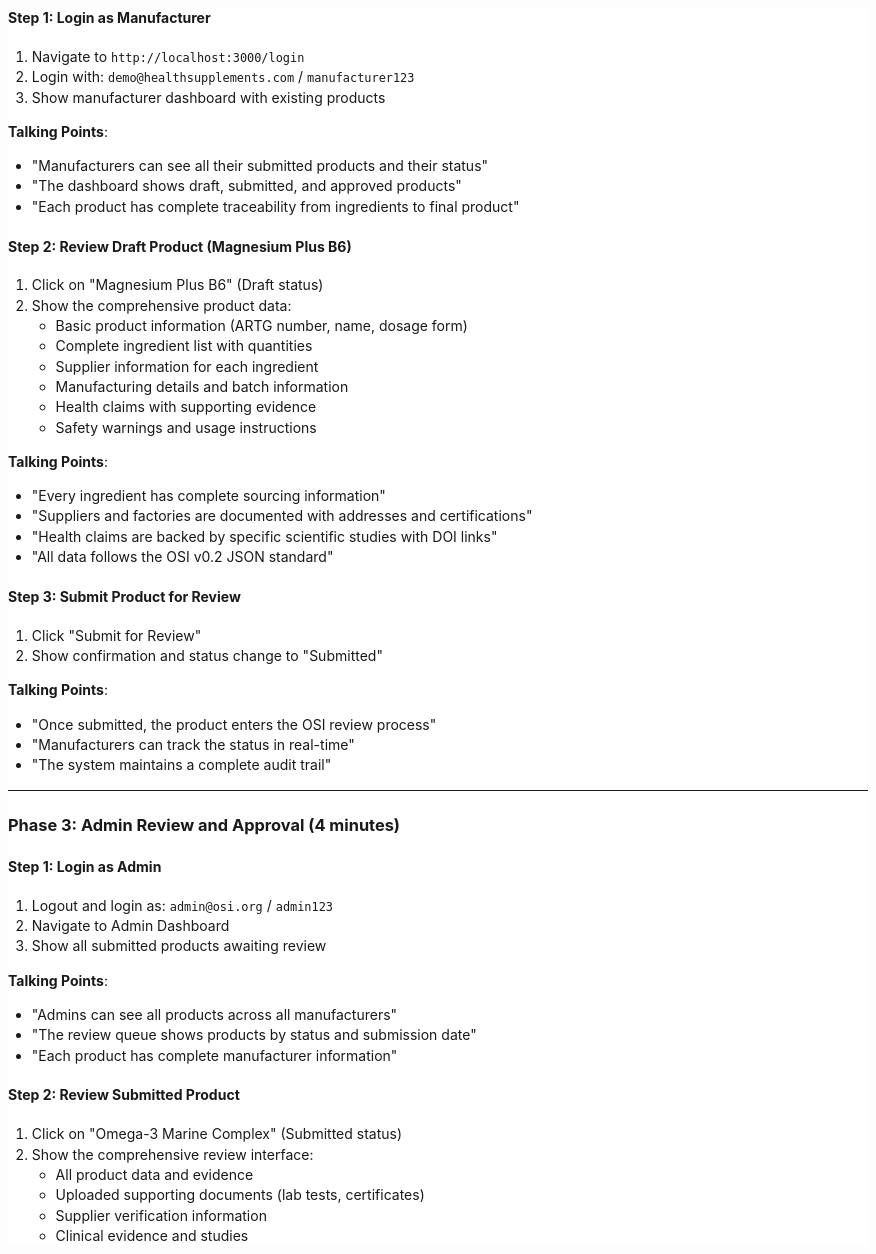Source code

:#### Step 1: Login as Manufacturer
1. Navigate to `http://localhost:3000/login`
2. Login with: `demo@healthsupplements.com` / `manufacturer123`
3. Show manufacturer dashboard with existing products

**Talking Points**:
- "Manufacturers can see all their submitted products and their status"
- "The dashboard shows draft, submitted, and approved products"
- "Each product has complete traceability from ingredients to final product"

#### Step 2: Review Draft Product (Magnesium Plus B6)
1. Click on "Magnesium Plus B6" (Draft status)
2. Show the comprehensive product data:
   - Basic product information (ARTG number, name, dosage form)
   - Complete ingredient list with quantities
   - Supplier information for each ingredient
   - Manufacturing details and batch information
   - Health claims with supporting evidence
   - Safety warnings and usage instructions

**Talking Points**:
- "Every ingredient has complete sourcing information"
- "Suppliers and factories are documented with addresses and certifications"
- "Health claims are backed by specific scientific studies with DOI links"
- "All data follows the OSI v0.2 JSON standard"

#### Step 3: Submit Product for Review
1. Click "Submit for Review"
2. Show confirmation and status change to "Submitted"

**Talking Points**:
- "Once submitted, the product enters the OSI review process"
- "Manufacturers can track the status in real-time"
- "The system maintains a complete audit trail"

---

### Phase 3: Admin Review and Approval (4 minutes)

#### Step 1: Login as Admin
1. Logout and login as: `admin@osi.org` / `admin123`
2. Navigate to Admin Dashboard
3. Show all submitted products awaiting review

**Talking Points**:
- "Admins can see all products across all manufacturers"
- "The review queue shows products by status and submission date"
- "Each product has complete manufacturer information"

#### Step 2: Review Submitted Product
1. Click on "Omega-3 Marine Complex" (Submitted status)
2. Show the comprehensive review interface:
   - All product data and evidence
   - Uploaded supporting documents (lab tests, certificates)
   - Supplier verification information
   - Clinical evidence and studies
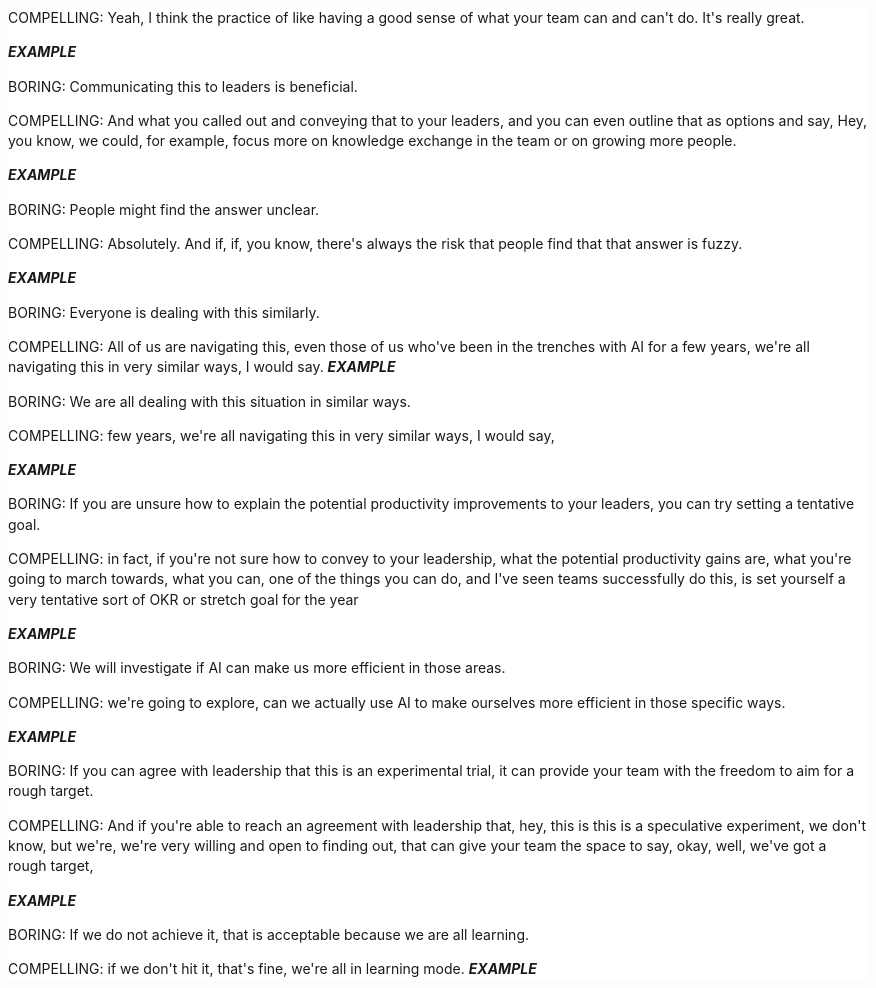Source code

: COMPELLING: Yeah, I think the practice of like having a good sense of what your team can and can't do. It's really great.

**_EXAMPLE_**

BORING: Communicating this to leaders is beneficial.

COMPELLING: And what you called out and conveying that to your leaders, and you can even outline that as options and say, Hey, you know, we could, for example, focus more on knowledge exchange in the team or on growing more people.

**_EXAMPLE_**

BORING: People might find the answer unclear.

COMPELLING: Absolutely. And if, if, you know, there's always the risk that people find that that answer is fuzzy.

**_EXAMPLE_**

BORING: Everyone is dealing with this similarly.

COMPELLING: All of us are navigating this, even those of us who've been in the trenches with AI for a few years, we're all navigating this in very similar ways, I would say.
**_EXAMPLE_**

BORING: We are all dealing with this situation in similar ways.

COMPELLING: few years, we're all navigating this in very similar ways, I would say,

**_EXAMPLE_**

BORING: If you are unsure how to explain the potential productivity improvements to your leaders, you can try setting a tentative goal.

COMPELLING: in fact, if you're not sure how to convey to your leadership, what the potential productivity gains are, what you're going to march towards, what you can, one of the things you can do, and I've seen teams successfully do this, is set yourself a very tentative sort of OKR or stretch goal for the year

**_EXAMPLE_**

BORING: We will investigate if AI can make us more efficient in those areas.

COMPELLING: we're going to explore, can we actually use AI to make ourselves more efficient in those specific ways.

**_EXAMPLE_**

BORING: If you can agree with leadership that this is an experimental trial, it can provide your team with the freedom to aim for a rough target.

COMPELLING: And if you're able to reach an agreement with leadership that, hey, this is this is a speculative experiment, we don't know, but we're, we're very willing and open to finding out, that can give your team the space to say, okay, well, we've got a rough target,

**_EXAMPLE_**

BORING: If we do not achieve it, that is acceptable because we are all learning.

COMPELLING: if we don't hit it, that's fine, we're all in learning mode.
**_EXAMPLE_**
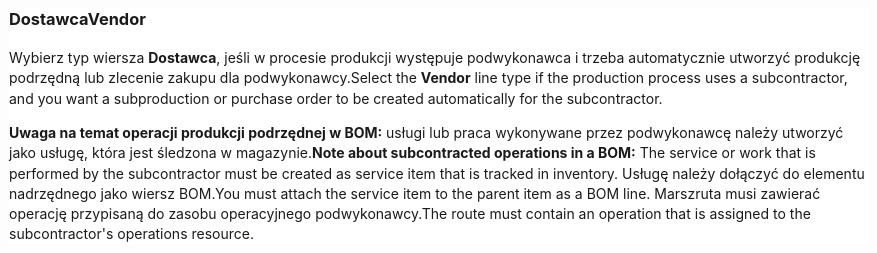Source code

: ### <a name="vendor"></a><span data-ttu-id="7dcdc-195">Dostawca</span><span class="sxs-lookup"><span data-stu-id="7dcdc-195">Vendor</span></span>

<span data-ttu-id="7dcdc-196">Wybierz typ wiersza **Dostawca**, jeśli w procesie produkcji występuje podwykonawca i trzeba automatycznie utworzyć produkcję podrzędną lub zlecenie zakupu dla podwykonawcy.</span><span class="sxs-lookup"><span data-stu-id="7dcdc-196">Select the **Vendor** line type if the production process uses a subcontractor, and you want a subproduction or purchase order to be created automatically for the subcontractor.</span></span>  

<span data-ttu-id="7dcdc-197">**Uwaga na temat operacji produkcji podrzędnej w BOM:** usługi lub praca wykonywane przez podwykonawcę należy utworzyć jako usługę, która jest śledzona w magazynie.</span><span class="sxs-lookup"><span data-stu-id="7dcdc-197">**Note about subcontracted operations in a BOM:** The service or work that is performed by the subcontractor must be created as service item that is tracked in inventory.</span></span> <span data-ttu-id="7dcdc-198">Usługę należy dołączyć do elementu nadrzędnego jako wiersz BOM.</span><span class="sxs-lookup"><span data-stu-id="7dcdc-198">You must attach the service item to the parent item as a BOM line.</span></span> <span data-ttu-id="7dcdc-199">Marszruta musi zawierać operację przypisaną do zasobu operacyjnego podwykonawcy.</span><span class="sxs-lookup"><span data-stu-id="7dcdc-199">The route must contain an operation that is assigned to the subcontractor's operations resource.</span></span>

▸ What is needed:
Working from the data above, extract solely the lines from the one containing "3. Show manufacturer" through the one containing "data follows the", exactly as they appear, both included.

▸ Output for this exercise:
3. Show manufacturer dashboard with existing products

**Talking Points**:
- "Manufacturers can see all their submitted products and their status"
- "The dashboard shows draft, submitted, and approved products"
- "Each product has complete traceability from ingredients to final product"

#### Step 2: Review Draft Product (Magnesium Plus B6)
1. Click on "Magnesium Plus B6" (Draft status)
2. Show the comprehensive product data:
   - Basic product information (ARTG number, name, dosage form)
   - Complete ingredient list with quantities
   - Supplier information for each ingredient
   - Manufacturing details and batch information
   - Health claims with supporting evidence
   - Safety warnings and usage instructions

**Talking Points**:
- "Every ingredient has complete sourcing information"
- "Suppliers and factories are documented with addresses and certifications"
- "Health claims are backed by specific scientific studies with DOI links"
- "All data follows the OSI v0.2 JSON standard"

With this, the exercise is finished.